# Assigned task
One part of the entries below is wanted: the lines from the one containing "Adjudicaciones" through the one containing "También podrá encontrar". Write those out exactly and nothing else.
____
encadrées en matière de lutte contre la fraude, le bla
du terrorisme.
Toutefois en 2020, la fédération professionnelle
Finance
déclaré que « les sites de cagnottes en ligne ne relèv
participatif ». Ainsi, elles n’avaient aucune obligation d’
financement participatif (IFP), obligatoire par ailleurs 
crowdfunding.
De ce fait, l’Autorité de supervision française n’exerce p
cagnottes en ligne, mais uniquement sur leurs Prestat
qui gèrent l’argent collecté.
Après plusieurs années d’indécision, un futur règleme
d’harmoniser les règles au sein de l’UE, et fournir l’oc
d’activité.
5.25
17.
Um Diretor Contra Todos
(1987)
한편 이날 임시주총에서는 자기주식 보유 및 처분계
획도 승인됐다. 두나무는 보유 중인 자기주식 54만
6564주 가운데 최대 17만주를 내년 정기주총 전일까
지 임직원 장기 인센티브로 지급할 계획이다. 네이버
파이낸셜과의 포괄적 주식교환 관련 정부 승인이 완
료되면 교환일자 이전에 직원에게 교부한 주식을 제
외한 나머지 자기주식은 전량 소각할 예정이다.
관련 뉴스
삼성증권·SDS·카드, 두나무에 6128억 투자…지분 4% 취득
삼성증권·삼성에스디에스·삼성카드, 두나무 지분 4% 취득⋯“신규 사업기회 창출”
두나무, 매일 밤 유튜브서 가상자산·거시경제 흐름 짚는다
____
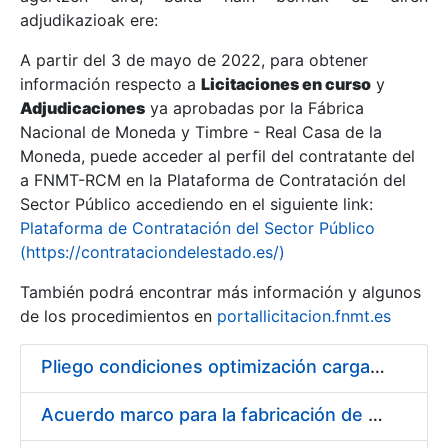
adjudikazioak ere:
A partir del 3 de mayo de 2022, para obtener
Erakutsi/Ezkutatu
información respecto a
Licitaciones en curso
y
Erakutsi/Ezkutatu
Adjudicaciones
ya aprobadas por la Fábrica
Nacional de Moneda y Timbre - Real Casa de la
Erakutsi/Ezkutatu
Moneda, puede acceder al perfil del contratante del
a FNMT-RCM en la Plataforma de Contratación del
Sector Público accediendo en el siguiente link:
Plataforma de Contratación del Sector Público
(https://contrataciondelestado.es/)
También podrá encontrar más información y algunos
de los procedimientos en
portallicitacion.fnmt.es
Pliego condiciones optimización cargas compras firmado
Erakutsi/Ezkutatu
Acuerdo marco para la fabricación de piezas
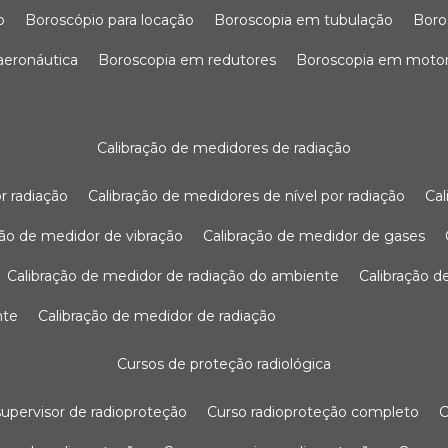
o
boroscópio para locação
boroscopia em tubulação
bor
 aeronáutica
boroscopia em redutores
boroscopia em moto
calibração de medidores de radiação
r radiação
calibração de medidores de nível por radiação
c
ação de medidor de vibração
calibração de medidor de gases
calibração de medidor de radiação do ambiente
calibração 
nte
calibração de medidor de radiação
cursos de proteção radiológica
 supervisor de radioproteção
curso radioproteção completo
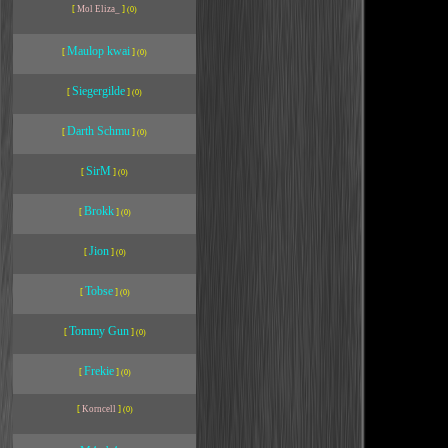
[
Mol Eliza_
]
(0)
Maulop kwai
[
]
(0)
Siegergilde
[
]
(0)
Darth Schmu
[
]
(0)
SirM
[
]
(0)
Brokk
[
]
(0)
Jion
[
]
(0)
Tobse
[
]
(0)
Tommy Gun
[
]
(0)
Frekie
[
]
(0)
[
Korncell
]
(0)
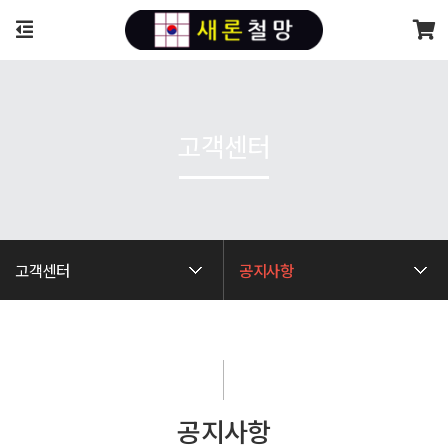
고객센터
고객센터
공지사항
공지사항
____
# Task solution
Adjudicaciones
ya aprobadas por la Fábrica
Nacional de Moneda y Timbre - Real Casa de la
Erakutsi/Ezkutatu
Moneda, puede acceder al perfil del contratante del
a FNMT-RCM en la Plataforma de Contratación del
Sector Público accediendo en el siguiente link:
Plataforma de Contratación del Sector Público
(https://contrataciondelestado.es/)
También podrá encontrar más información y algunos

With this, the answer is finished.